Aber auf die Macht des Erinnerns kann ich setzen. Ich habe beinahe immer einen Rosenkranz in der Manteltasche. Nicht, dass ich ihn ständig betete, aber ein Griff in die Tasche sagt mir „Gott ist da!“, oder „Du bist mit Christus verbunden.“ Und aus dieser Erinnerung an Gottes oder an Christi Gegenwart kann ich aufatmen und weitermachen. Die Erinnerung verwandelt meinen Alltag, weil der, an den ich mich erinnere, einfach dabei ist.
Die Hochzeit von Kana
Wie schön, dass dieses Fest die Hochzeit von Kana als Evangelium hat. Dieses Evangelium erläutert meinen Gedanken mit wunderschönen Bildern.
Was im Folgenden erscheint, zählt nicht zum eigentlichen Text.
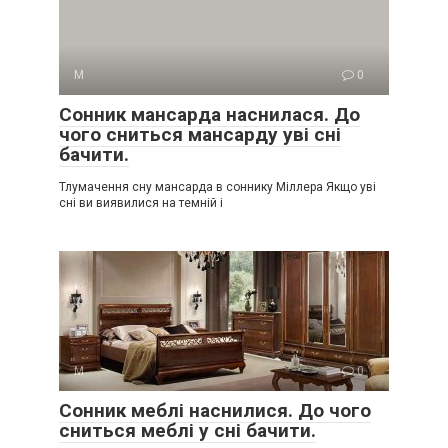
М
0
Сонник мансарда наснилася. До
чого сниться мансарду уві сні
бачити.
Тлумачення сну мансарда в соннику Міллера Якщо уві
сні ви виявилися на темній і
М
0
Сонник меблі наснилися. До чого
сниться меблі у сні бачити.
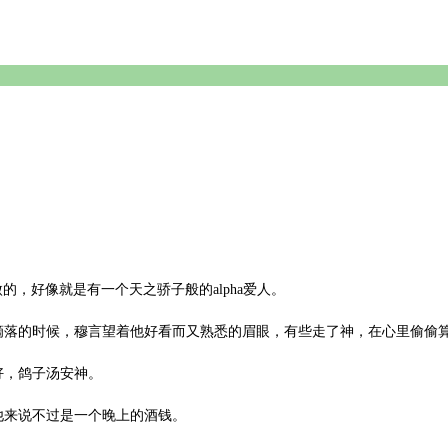
的，好像就是有一个天之骄子般的alpha爱人。
滴落的时候，穆言望着他好看而又熟悉的眉眼，有些走了神，在心里偷偷
好，鸽子汤安神。
他来说不过是一个晚上的酒钱。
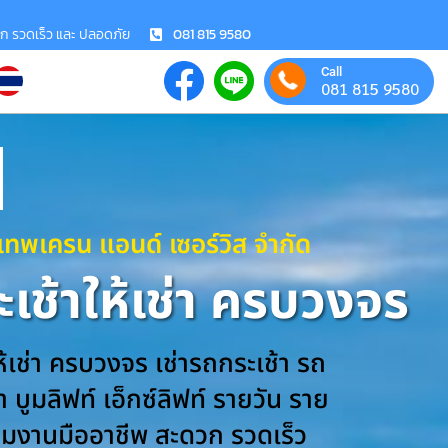
วก รวดเร็ว และ ปลอดภัย
081 815 9580
Call
081 815 9580
งเทพเครน แอนด์ เซอร์วิส จำกัด
เช้าให้เช่า ครบวงจร
ห้เช่า ครบวงจร เช่ารถกระเช้า รถ
 บูมลิฟท์ เอ็กซ์ลิฟท์ รายวัน ราย
ีมงานมืออาชีพ สะดวก รวดเร็ว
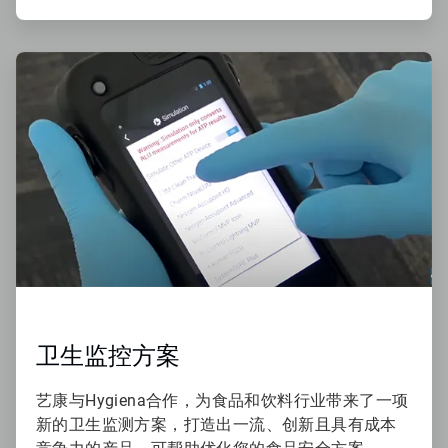
ArticleTile
2
，
共
4
卫生监控方案
艺康与Hygiena合作，为食品和饮料行业带来了一项
新的卫生监测方案，打造出一流、创新且具有成本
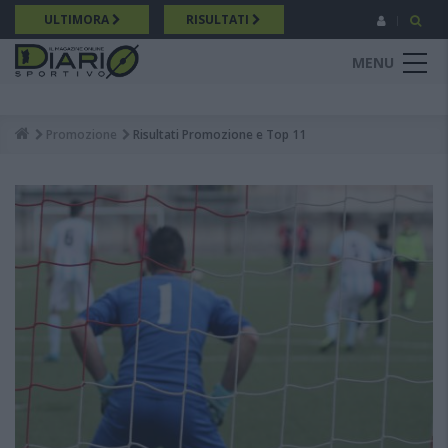
Salta
ULTIMORA
RISULTATI
al
contenuto
MENU
principale
Promozione
Risultati Promozione e Top 11
Breadcrumb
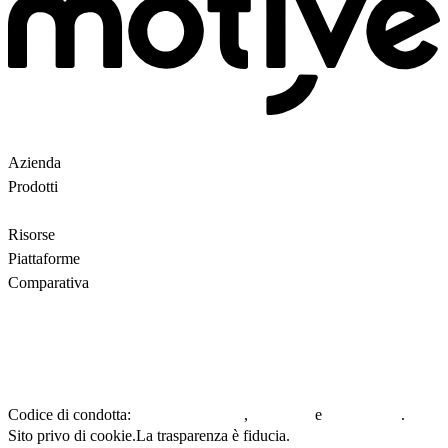
Azienda
Chi siamo
Partner
Clienti
Contattaci
Prodotti
Ricerca avanzata
Backroom
Questions
AI
motiveMarket
Prezzi
Risorse
Blog
Motive Docs
Stato
Piattaforme
Tutti
WooCommerce
Comparativa
Motive vs Doofinder
Motive vs Shopify Search
Motive vs
Searchanise
Motive vs Boost
Informativa sulla privacy.
Termini e condizioni generali.
Direttiva
UE in materia di segnalazione interna di illeciti.
Codice di condotta:
,
e
.
Clienti e partner
Fornitori
Dipendenti
Sito privo di cookie.
La trasparenza è fiducia.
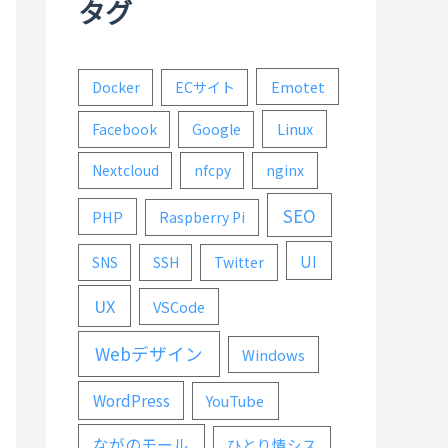
タグ
Emotet
Docker
ECサイト
Linux
Facebook
Google
Nextcloud
nfcpy
nginx
SEO
PHP
Raspberry Pi
UI
SNS
SSH
Twitter
UX
VSCode
Webデザイン
Windows
WordPress
YouTube
ながのモール
ひとり情シス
Da ist das Bild vom Wein, der ausgeht. Das Fest, auch das Fest des Lebens, wird auf einmal spröde, schwer. Ich habe nichts zu feiern, und die, die mit mir zusammen sind, sind nur noch enttäuscht. Ich bin kein Gastgeber für die, die das Leben suchen.
Und dann Maria. Sie macht auf diese Not aufmerksam: „Sie haben keinen Wein mehr.“ Für die betenden Menschen mag das die Stimmen Mariens in ihnen sein, die das ausdrückt: „Dir ist der Wein des Lebens, der Wein zum Leben ausgegangen.“ Ich kenne diese Situation nur zu gut, Sie sicher auch. Und ich weiß, wie ich mich dann fühle, wie ich dem Leben, den anderen und mir selbst gegenüberstehe. Leben wird spröde, wird schwer.
Dann: sechs steinerne Wasserkrüge! Kein Wein, nur Wasser, und das voll bis zum Rand der Krüge. Kein Fest, nur Alltag, und der voll bis obenhin. Man könnte immer noch weglaufen, oder?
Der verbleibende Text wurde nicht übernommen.